It is said that the dispute about the place of gays and lesbians in ordained ministry is about the authority of Scripture. I think not. The continuing break-up of the churches across the globe because of disputes about sexuality is more an example of using Scripture against itself by perpetuating the
victim mechanism. The disputes also attest to the power of desire and sex. At stake in the debate are our beliefs about the transcendent and the material, and their union (or separation), and the relationship between desire for the material and its interlacing with desire for the transcendent (and vice-versa). As
Peter Leithart says (see below), "Doesn’t sex
itself hint at a meaning different from the sexual meaning?" Perhaps we might say "in addition to the sexual meaning", although this also is inadequate because it suggests that the extra meaning is permanently separable from the sexual meaning itself. The transcendent meaning should not be collapsed back into the sexual meaning, but neither should sexual and transcendent meaning be separated. We could quote Chalcedon's description of Christ ("without confusion or separation ...") and apply it to the union of physical and transcendent sexual meaning in each human person and lover.

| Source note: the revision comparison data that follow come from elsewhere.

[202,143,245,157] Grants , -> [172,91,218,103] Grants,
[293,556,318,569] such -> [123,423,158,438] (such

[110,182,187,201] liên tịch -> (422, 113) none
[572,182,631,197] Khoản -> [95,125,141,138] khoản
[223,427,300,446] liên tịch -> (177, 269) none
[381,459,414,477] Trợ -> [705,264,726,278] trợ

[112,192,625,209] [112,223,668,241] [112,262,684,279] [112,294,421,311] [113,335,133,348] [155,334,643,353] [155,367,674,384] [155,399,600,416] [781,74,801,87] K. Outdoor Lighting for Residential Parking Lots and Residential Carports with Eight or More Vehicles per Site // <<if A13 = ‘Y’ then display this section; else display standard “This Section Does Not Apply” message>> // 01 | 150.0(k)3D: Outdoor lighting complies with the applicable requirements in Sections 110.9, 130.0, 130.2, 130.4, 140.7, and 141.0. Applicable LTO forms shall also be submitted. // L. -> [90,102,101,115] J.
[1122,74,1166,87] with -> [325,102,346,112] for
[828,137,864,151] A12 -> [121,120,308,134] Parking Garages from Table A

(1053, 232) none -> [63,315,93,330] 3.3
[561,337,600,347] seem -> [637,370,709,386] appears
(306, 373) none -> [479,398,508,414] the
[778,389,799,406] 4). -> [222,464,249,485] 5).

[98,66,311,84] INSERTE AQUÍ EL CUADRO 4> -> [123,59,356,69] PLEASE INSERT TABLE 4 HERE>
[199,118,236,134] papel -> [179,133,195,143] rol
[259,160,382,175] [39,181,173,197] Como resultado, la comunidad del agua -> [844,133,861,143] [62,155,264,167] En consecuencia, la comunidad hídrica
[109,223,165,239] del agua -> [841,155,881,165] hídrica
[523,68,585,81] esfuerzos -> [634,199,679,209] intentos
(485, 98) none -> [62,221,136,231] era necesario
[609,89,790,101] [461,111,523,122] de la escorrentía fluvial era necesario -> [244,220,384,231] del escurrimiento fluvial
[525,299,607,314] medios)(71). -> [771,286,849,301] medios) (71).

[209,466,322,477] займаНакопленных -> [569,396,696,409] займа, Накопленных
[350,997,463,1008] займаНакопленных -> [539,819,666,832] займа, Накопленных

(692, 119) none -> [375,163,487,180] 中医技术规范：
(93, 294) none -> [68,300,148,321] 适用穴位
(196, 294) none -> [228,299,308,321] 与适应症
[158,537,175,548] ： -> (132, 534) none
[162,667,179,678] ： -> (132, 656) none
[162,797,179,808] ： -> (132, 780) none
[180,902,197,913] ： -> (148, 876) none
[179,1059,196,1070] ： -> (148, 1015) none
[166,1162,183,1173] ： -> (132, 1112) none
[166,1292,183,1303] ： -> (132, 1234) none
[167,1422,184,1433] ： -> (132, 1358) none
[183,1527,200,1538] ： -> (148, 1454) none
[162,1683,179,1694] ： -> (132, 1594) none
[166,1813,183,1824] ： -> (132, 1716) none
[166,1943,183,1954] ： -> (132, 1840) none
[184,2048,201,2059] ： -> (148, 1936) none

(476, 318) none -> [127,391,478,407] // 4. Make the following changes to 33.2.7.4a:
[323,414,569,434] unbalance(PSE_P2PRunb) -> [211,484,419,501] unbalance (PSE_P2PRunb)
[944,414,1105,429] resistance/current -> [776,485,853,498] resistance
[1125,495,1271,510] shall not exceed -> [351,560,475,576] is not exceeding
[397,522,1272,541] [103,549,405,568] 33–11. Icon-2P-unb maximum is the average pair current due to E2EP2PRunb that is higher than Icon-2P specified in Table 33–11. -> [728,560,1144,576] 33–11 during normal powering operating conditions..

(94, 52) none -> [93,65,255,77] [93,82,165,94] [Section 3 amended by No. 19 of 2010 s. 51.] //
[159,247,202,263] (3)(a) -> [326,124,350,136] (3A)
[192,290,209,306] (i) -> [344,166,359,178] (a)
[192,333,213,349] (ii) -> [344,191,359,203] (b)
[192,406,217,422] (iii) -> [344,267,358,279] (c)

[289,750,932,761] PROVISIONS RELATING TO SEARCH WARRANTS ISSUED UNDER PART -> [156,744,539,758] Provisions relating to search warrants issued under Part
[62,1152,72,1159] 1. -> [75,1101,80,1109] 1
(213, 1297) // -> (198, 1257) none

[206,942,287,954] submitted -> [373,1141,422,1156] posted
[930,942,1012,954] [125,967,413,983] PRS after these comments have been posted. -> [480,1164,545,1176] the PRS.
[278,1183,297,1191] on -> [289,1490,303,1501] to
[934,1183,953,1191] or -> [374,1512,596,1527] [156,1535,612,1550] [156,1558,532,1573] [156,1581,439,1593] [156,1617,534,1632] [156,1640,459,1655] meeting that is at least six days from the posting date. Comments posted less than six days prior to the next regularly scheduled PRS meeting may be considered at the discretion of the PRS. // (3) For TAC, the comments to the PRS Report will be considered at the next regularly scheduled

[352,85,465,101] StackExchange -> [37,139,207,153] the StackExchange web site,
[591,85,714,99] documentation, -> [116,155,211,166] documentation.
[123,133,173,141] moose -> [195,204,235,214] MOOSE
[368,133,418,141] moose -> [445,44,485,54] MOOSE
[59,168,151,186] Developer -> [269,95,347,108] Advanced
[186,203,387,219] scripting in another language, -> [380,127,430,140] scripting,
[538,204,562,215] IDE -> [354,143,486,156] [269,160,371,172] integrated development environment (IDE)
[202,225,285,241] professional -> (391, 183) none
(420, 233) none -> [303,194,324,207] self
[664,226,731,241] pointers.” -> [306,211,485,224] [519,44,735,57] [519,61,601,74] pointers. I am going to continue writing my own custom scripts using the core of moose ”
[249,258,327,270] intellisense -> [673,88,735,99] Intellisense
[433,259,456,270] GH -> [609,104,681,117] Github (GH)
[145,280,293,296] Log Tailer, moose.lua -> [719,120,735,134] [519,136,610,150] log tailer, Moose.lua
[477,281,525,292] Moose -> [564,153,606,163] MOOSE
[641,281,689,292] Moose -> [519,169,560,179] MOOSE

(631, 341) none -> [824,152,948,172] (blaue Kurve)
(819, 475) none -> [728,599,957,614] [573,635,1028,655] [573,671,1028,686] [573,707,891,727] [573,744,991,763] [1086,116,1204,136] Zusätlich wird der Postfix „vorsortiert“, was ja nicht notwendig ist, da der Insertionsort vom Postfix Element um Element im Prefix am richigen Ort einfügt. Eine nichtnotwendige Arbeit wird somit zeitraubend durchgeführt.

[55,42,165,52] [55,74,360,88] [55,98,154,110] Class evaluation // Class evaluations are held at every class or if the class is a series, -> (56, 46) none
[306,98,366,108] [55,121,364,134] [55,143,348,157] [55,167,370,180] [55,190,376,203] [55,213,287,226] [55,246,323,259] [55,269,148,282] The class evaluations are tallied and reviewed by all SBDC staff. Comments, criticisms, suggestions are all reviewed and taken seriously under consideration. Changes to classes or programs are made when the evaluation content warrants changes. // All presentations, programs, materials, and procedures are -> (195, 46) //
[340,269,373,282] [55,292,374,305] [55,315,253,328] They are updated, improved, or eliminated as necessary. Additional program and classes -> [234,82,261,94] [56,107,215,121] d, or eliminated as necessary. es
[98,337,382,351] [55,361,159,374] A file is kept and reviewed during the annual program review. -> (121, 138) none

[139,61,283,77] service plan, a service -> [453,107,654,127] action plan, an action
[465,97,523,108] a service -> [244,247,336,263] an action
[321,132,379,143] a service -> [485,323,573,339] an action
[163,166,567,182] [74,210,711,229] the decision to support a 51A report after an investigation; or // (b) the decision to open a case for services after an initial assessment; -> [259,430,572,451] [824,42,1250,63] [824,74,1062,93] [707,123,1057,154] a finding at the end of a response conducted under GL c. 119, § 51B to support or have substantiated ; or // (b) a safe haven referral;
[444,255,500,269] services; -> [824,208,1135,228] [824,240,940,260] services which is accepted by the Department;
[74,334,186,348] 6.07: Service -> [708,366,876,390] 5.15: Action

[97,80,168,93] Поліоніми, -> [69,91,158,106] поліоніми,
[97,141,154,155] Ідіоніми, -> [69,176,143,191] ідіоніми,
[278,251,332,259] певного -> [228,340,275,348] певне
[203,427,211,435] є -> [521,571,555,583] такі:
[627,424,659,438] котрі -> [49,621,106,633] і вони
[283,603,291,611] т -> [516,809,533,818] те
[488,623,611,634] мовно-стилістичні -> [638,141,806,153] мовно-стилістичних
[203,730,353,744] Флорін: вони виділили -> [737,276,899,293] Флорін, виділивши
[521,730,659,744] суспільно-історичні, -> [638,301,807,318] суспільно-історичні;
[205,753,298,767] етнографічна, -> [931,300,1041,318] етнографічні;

Peter Leithart has been discussing the Song of Songs and has touched on a number of relevant issues.
This post is good on the transcendence of sex. Here is an extract.
|
Peter Leithart |
"What assumptions about sex are behind the common opinion that the Song (of Songs) is only an erotic poem, only a celebration of human sexuality and marriage, full stop? (Tremper Longman: “There is absolutely nothing in the Song of Songs itself that hints of a meaning different from the sexual meaning.”) When commentators express such opinions, are they already implicitly assuming a materialist view of sexuality? Are they coming to the text with a presupposition that sex has no inherent transcendent meaning? To put it the other way round: Doesn’t sex itself hint at a meaning different from the sexual meaning?"
We are complex, multi-layered beings, and the whole-hearted embrace of our physicality is a joyous and fearsome thing, for carried out faithfully it leads to encounter with the resurrected Christ. And that takes us way beyond ordinary religion's use of the resurrection to merely talk about an individual's personal existence after death.